クレディセゾンは3年前から、同社の「永久不滅ポイント」を使い投資の疑似体験ができる「ポイント運用」を提供している。その会員はすでに50万人となり、さらに投資初心者の取り込みを狙うのが今回のセゾンポケットだ。同社の山下昌宏社長は「100万人を目指したい」と語った。

上限は月間5万円、積み立てのみのクレジットカード購入
とはいっても、商品ラインアップは少々複雑だ。投資信託と株式の大きく2種類の商品を用意する。投資信託は、セゾン投信の「グローバルバランスコース」と「資産形成の達人コース」の2種類だが、クレジットカードで購入できるのは積み立てのみ。毎月1000円から積み立てが可能で、永久不滅ポイントでの購入もできる。

株式は、東証上場企業から130銘柄と3つのETFを選定した。こちらもクレディセゾン発行のクレジットカードで購入できるが、上限は月間5万円まで、積み立てを設定する必要がある。これは金融庁が、与信に基づいて有価証券を購入する場合、「月額10万円まで」「積み立て」を必須条件としているためだ。
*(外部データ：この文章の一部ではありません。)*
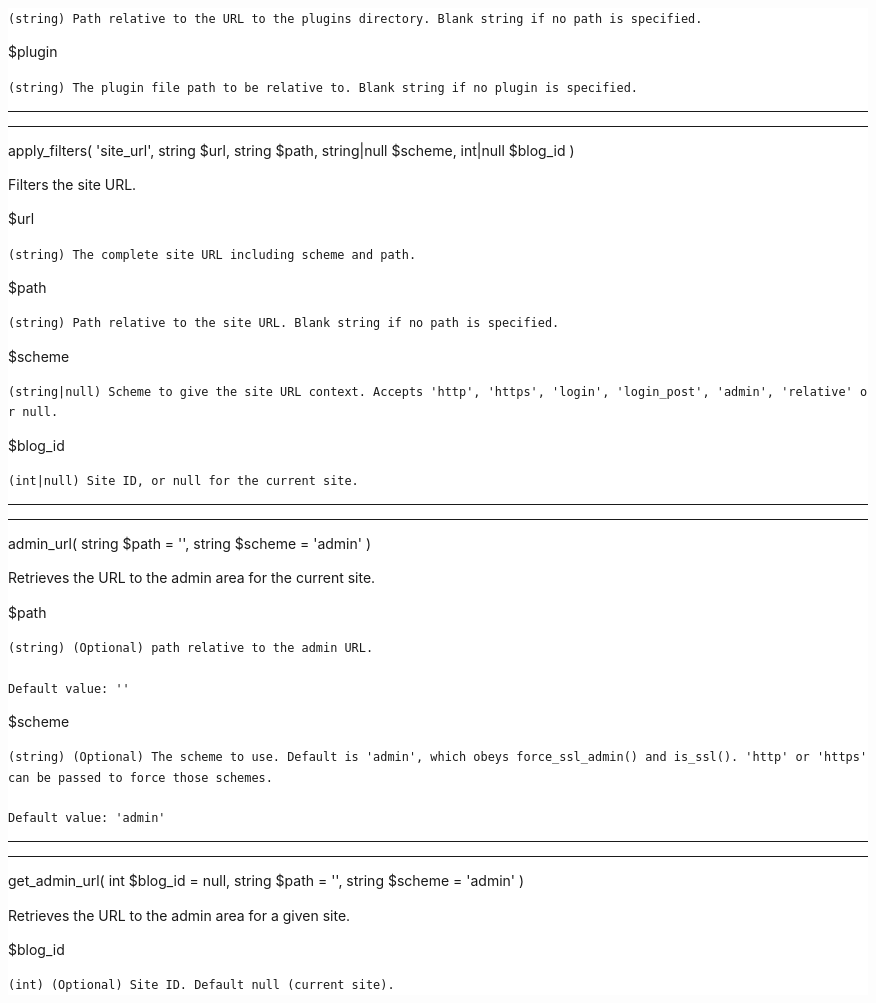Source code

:     (string) Path relative to the URL to the plugins directory. Blank string if no path is specified.
$plugin

    (string) The plugin file path to be relative to. Blank string if no plugin is specified.

---
---

apply_filters( 'site_url', string $url, string $path, string|null $scheme, int|null $blog_id )

Filters the site URL.


$url

    (string) The complete site URL including scheme and path.
$path

    (string) Path relative to the site URL. Blank string if no path is specified.
$scheme

    (string|null) Scheme to give the site URL context. Accepts 'http', 'https', 'login', 'login_post', 'admin', 'relative' or null.
$blog_id

    (int|null) Site ID, or null for the current site.
    

---
---


admin_url( string $path = '', string $scheme = 'admin' )

Retrieves the URL to the admin area for the current site.



$path

    (string) (Optional) path relative to the admin URL.
    
    Default value: ''
$scheme

    (string) (Optional) The scheme to use. Default is 'admin', which obeys force_ssl_admin() and is_ssl(). 'http' or 'https' can be passed to force those schemes.
    
    Default value: 'admin'
    
    

---
---


get_admin_url( int $blog_id = null, string $path = '', string $scheme = 'admin' )

Retrieves the URL to the admin area for a given site.


$blog_id

    (int) (Optional) Site ID. Default null (current site).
銘柄は株価5000円以下を目安に流動性を勘案して選定したという。1銘柄あたり5000円以上の積み立て上限額を設定し、その枠内で1株単位で購入する形だ。例えば株価2000円の銘柄を、設定額5001円で買い付ける場合、2株、4000円相当を毎月買い付けることになる。1回限りの購入には対応しない。なお、売買手数料は代金の0.5%で、最低50円となっている。

また株式の購入に対してもカードのポイントが付くが、6回積み立てをした合計金額に対して、5000円ごとに1ポイントをプレゼントする形になっている。カードショッピング利用時の、「1000円につき1ポイント付与」は対象外だ。

【訂正:18時10分 初出で投資信託をクレジットカードで購入できないと記載しましたが、正しくは積み立ての場合、クレジットカードでの購入が可能です。お詫びし訂正いたします。】

3ステップで口座開設 「めんどう」を回避
サービスの開始にあたっては、投資初心者層の取り込みを主眼とする。「クレディセゾンには3700万人の会員がいて、非常に裾野が広い。投資未経験のお客さまに投資の世界に入ってもらえれば、我が国の投資を取り巻く状況も変わる」(山下社長)

実際、ポイント運用の利用者は女性比率が高く、20-40代が非常に多いという特徴がある。このポイント運用を入り口とし、証券投資を始めてもらうことで顧客の生涯価値を上げることを狙う。

口座開設では、クレジットカード会社がすでに持っている情報を基に、名前や住所、銀行口座番号などが記載された状態で手続きを進められる。開設は3ステップで完了し、最短翌日には取引が可能だという。マイナンバーカードと本人確認書類もスマホのカメラで撮影するだけでかまわない。

サービスの提供にあたっては、証券サービスをスマートプラスが提供する。スマートプラス(東京都千代田区)は、証券プラットフォームを「BaaS(Brokerage as a Service」の名称で開発しており、今回が最初の外部提供先となる。枠組みとしては、クレディセゾンは仲介の位置付けとなり、セゾンポケットの利用者はスマートプラスに口座を開設する形だ。

クレディセゾンの山下社長は、「証券事業は短期的に利益が出るものではない。18歳や20歳でカードを作ってから、50年、60年とお付き合いいただける商品を展開していく」と狙いを語った。